##### Text provided #####
Margo Graham: I am the Design Director at MYB Textiles. I left school in 1982 after studying higher art to take up a lace design apprenticeship of 5-7 years with Johnston Shields & Co Ltd in Newmilns, Ayrshire. I worked there until 1998, mostly designing for Laura Ashley, Sanderson and Anna French. I then took up the post as Lace Designer with Morton Young & Borland Ltd (now known as MYB Textiles Ltd). I was promoted to Head Designer in 2004. and in 2011 I was asked to take up the position of Design Director. In this position I have been involved in the marrying of 100 year old Nottingham lace looms with modern design technology also visiting trade shows and customers globally; specialising in developing the Russian market.

Sara Robertson: I am the Smart Textiles Tutor & Researcher for the new pathway on the MA Textiles course, Smart; Soft Systems at the Royal College of Art. Previous to that I was Programme Director for Textiles and Researcher in Craft Innovation and Smart Materials at Duncan of Jordanstone College of Art and Design, University of Dundee. I have extensively explored thermochromics dye systems over the last 10 years and the design potential of chromic material and digital function. I regularly collaborate with designers and researchers across disciplines, using craft-based exploration to showcase the potential of smart materials. Recent work, Digital Lace (Robertson & Taylor) won the International Symposium of Wearable Computers 2014 Design Exhibition Jury Award: Fibre Arts, showcasing at the EMP building and Microsoft Research Labs, Seattle.

Sarah Taylor: I’m currently a Senior Research Fellow at Edinburgh Napier University. I have worked as an academic and research practitioner in the field of e-textiles for over 20 years and specialise in light-emitting textiles. I completed my research degree in 1995 which explored the visual potential of fibre optic technology within textiles. I have a particular interest in the aesthetics of light within cloth and in using different technologies to enhance or activate visual effects or interaction for example. I have exhibited craft-based design work at major national and international exhibitions over the years and have worked in collaboration with experts from other design and technology disciplines and have enjoyed the diversity of working on a range of cross-disciplinary projects.

Can you explain the project you have received Challenge Funding for? 

Margo: We received Challenge Funding to attempt to weave with fibre optic yarn which can be illuminated after weaving.

Sara: Sarah and I have been lucky enough to work on two, interrelated projects supported by the Challenge Funding with Margo and the team at MYB Textiles. The first project was an early stage, proof of concept project between MYB Textiles and the University of Dundee. The aim was to develop the capacity for manufacturing smart textiles using optical fibre as light-emitting lace. To be able to do this within a traditional Scottish textile manufacture infrastructure was really exciting and unprecedented.
##### Records shown #####
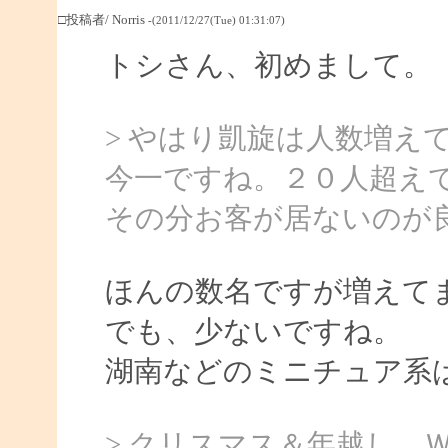
□投稿者/ Norris
-(2011/12/27(Tue) 01:31:07)
トシさん、初めまして。（
> やはり凱旋は人数増え
今一ですね。２０人超え
その分お客が居ないのが
ほんの数名ですが増えて
でも、少ないですね。
湖南などのミニチュア系
> クリスマス＆年越し、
#####
> _Required work_: Copy out the passage of the lace project text that begins at "Sarah Taylor: I’m" and ends after "of cross-disciplinary projects.", swapping "e-textiles" for "electronic textiles".

> _Reply to the task_:
Sarah Taylor: I’m currently a Senior Research Fellow at Edinburgh Napier University. I have worked as an academic and research practitioner in the field of electronic textiles for over 20 years and specialise in light-emitting textiles. I completed my research degree in 1995 which explored the visual potential of fibre optic technology within textiles. I have a particular interest in the aesthetics of light within cloth and in using different technologies to enhance or activate visual effects or interaction for example. I have exhibited craft-based design work at major national and international exhibitions over the years and have worked in collaboration with experts from other design and technology disciplines and have enjoyed the diversity of working on a range of cross-disciplinary projects.